The group isn't alone in their allegations. On Wednesday the U.S. Justice Department submitted a motion to intervene in the case on behalf of the plaintiffs.
The lawsuit claims that the test isn't just difficult; it's discriminatory against people with disabilities. If that claim is true, the Law School Admissions Council could be in trouble with the American's with Disabilities Act.
The LSAT currently requires documentation before persons with disabilities can get accommodations for the exam. The suit claims those requirements are too difficult, according to a report by Westlaw.
The plaintiffs are also suing for discrimination because the LSAC informs law schools about which test takers needed disability related accommodations.
U.S. attorneys argue that this kind of 'flagging' essentially announces that test takers who receive accommodations may not deserve their scores, reports the ABA Journal. But the LSAC isn't interested in this argument.
They claim that the DOJ's contention is a 'novel argument' which shouldn't be permitted for an intervenor's motion. They also point out that the DOJ failed to bring up that point in a settlement back in 2002 after investigating LSAC's practices, according to Westlaw.
Plaintiffs claim that the test does not meet ADA requirements that in its current form. The current test procedures allegedly make it unreasonably difficult for those applicants to sit the exam.
This lawsuit isn't LSAC's only issue.

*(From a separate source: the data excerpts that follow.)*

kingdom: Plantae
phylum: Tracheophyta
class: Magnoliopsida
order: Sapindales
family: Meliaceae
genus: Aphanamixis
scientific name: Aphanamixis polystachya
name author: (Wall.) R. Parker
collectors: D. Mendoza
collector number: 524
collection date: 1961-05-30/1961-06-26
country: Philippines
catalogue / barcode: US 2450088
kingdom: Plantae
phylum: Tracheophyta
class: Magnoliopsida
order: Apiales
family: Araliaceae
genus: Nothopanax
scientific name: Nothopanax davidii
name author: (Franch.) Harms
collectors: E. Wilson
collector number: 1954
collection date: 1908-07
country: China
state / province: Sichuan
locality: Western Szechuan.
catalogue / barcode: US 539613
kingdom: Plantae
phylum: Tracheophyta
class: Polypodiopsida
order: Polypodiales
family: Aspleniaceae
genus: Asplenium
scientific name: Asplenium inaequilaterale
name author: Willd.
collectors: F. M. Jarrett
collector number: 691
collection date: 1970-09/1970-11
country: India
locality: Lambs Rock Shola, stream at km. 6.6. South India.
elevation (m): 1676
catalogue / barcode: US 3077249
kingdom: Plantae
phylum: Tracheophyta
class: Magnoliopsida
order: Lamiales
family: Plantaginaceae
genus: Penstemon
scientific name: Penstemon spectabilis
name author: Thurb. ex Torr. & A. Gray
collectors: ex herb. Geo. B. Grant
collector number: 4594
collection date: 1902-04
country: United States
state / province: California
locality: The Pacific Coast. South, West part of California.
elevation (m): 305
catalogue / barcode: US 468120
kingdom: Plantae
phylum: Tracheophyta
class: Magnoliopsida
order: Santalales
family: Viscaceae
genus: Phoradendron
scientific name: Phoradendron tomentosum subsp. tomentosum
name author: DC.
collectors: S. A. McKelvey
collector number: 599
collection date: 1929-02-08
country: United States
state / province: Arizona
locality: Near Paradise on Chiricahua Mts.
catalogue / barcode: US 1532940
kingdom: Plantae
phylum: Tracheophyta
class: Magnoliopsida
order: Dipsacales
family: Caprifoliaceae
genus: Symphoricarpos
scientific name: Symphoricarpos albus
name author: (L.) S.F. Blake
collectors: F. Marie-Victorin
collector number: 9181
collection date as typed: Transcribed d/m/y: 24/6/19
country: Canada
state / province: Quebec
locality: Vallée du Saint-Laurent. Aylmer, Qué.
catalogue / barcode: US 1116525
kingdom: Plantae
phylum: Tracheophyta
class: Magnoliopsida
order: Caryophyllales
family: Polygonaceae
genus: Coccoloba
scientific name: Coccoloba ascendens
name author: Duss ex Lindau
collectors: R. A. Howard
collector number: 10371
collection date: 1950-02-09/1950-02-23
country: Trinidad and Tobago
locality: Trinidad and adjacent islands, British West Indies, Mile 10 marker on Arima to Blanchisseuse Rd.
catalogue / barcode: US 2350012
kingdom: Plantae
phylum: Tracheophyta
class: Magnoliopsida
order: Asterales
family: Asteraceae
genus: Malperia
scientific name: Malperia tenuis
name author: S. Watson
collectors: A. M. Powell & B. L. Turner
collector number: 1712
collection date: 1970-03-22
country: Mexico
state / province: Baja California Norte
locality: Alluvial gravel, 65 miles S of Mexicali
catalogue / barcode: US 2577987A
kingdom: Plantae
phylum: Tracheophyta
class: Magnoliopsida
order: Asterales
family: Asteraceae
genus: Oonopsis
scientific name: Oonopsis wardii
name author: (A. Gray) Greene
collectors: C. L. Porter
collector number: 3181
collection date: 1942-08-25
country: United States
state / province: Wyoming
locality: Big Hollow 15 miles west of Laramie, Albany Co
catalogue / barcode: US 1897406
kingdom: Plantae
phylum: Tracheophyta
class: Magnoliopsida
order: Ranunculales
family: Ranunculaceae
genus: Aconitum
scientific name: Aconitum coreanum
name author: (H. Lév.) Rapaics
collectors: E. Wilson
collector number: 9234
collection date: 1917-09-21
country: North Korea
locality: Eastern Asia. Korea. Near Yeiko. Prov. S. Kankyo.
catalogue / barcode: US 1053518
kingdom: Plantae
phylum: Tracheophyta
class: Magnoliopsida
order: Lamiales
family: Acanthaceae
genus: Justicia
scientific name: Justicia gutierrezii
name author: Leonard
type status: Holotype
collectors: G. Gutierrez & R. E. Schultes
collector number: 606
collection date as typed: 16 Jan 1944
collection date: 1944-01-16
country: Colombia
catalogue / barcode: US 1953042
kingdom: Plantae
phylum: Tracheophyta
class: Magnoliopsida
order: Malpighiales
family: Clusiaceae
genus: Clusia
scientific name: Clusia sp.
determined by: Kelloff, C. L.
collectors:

In February 2012 the ABA took aim at the organization when it adopted a new policy.
It calls for reasonable accommodations for individuals with disabilities who take the LSAT, a fair process for determining who should have accommodations, and an end to flagging test scores of students who receive accommodations.
It doesn't go so far as to say the current policy discriminates against applicants with disabilities. But it certainly doesn't make the LSAT sound fair either.